Em Cabo Frio, após decreto assinado pelo prefeito Adriano Moreno (DEM), a previsão é de que o comércio passe a ter uma reabertura gradual a partir da próxima segunda-feira (4).

Pelo novo Plano Estratégico de Retomada Gradativa das Atividades Econômicas do Município de Cabo Frio, no começo da próxima semana, além do comércio considerado essencial, como supermercados, padarias e farmácias, poderão retomar as atividades as óticas; escritórios de profissionais liberais; imobiliárias e administradoras de imóveis; serviços de corretagem de imóveis e seguros; lojas de material de construção, ferragem e de equipamento de proteção individual; borracharias e oficinas mecânicas.

A médica Apparecida Castorina Monteiro ressalta, ainda, que o isolamento é o único método comprovado para evitar a contaminação pela Covid-19. Para ela, disputas sobre medicamentos que ainda estão em teste são inúteis.
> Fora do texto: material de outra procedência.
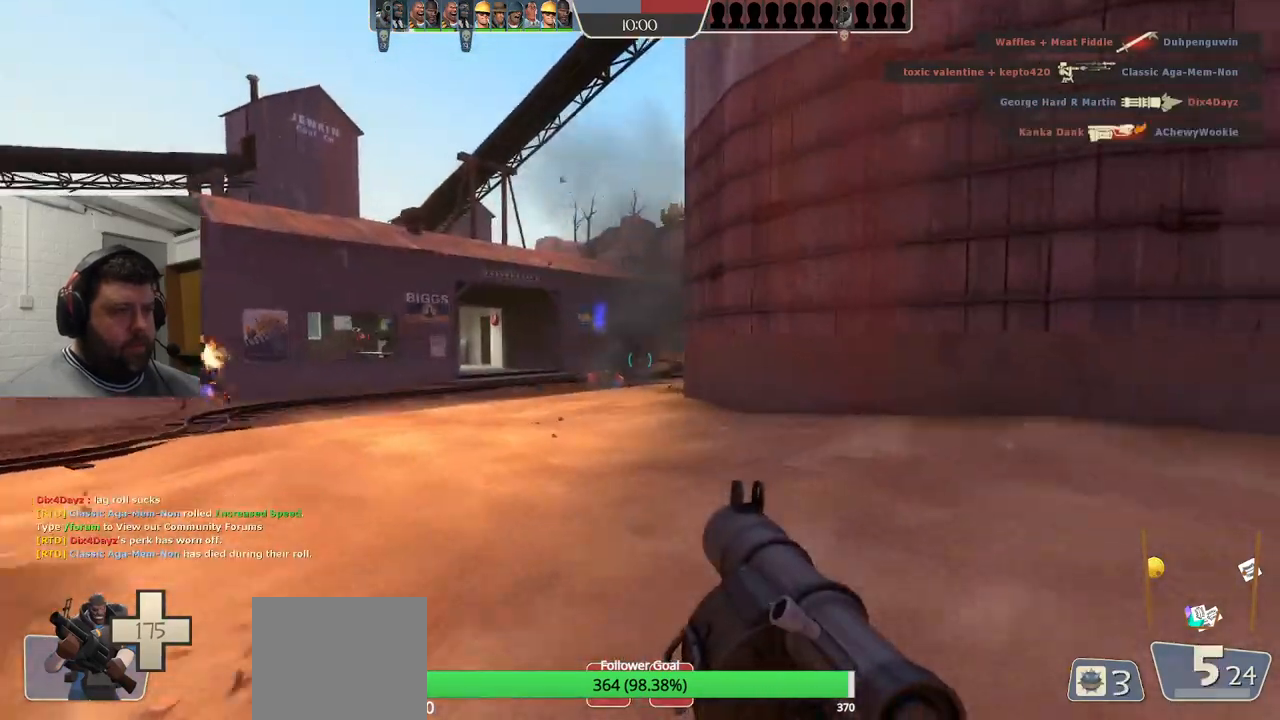
{"buttons": ["SQUARE"], "left_stick": "right", "right_stick": "center", "events": [[83, "R2", "down"], [167, "R2", "up"], [183, "left_stick", "right"], [217, "R1", "down"], [217, "R2", "down"], [300, "R1", "up"], [317, "R2", "up"], [450, "SQUARE", "down"]]}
Ela também afirma que, como profissional de saúde, estando mais exposta ao risco, teme contrair a doença.

– Quem não teme, né? Quem não teme não é normal. Óbvio que a gente teme. É preciso tomar o máximo cuidado possível. Até existir uma vacina, não tem remédio mágico. Essa guerra ideológica em relação a medicamentos parece piada. Não existe nada, absolutamente nada, que se possa dizer que é efetivo. A estrutura do vírus, inclusive, dificulta isso. Tem os efeitos adversos, que são um complicador, então é preciso fazer todos os testes necessários. E uma vacina que pode produzir um efeito real não vai ser agora, por mais que isso esteja adiantado. Tudo indica que a gente ainda vai sofrer um pouco. As projeções dizem que o Brasil não fica livre antes do mês de setembro. São dados de projeções matemáticas, de organizações internacionais sérias, comparando com outros países – indica a especialista.

As orientações para evitar o contágio incluem, além do isolamento, o uso de máscaras e higienização constante quando for necessário sair de casa. Já o uso de luvas, segundo ela, não é indicado, pois as pessoas se sentem mais seguras e tomam menos cuidado ao tocar em objetos, e com a higienização necessária.

Apparecida demonstra preocupação em especial com as pessoas mais vulneráveis, que se encontram em condição ruim do ponto de vista econômico e de higiene.

–  O que mais assusta é que quem trouxe a doença para o Brasil foram as pessoas de maior poder aquisitivo. Mas quem mais vai morrer são as pessoas que estão em condições piores, em comunidades com espaços pequenos, sem saneamento, sem alimentação adequada, onde o estado não chega, são as que mais vão sofrer – afirma.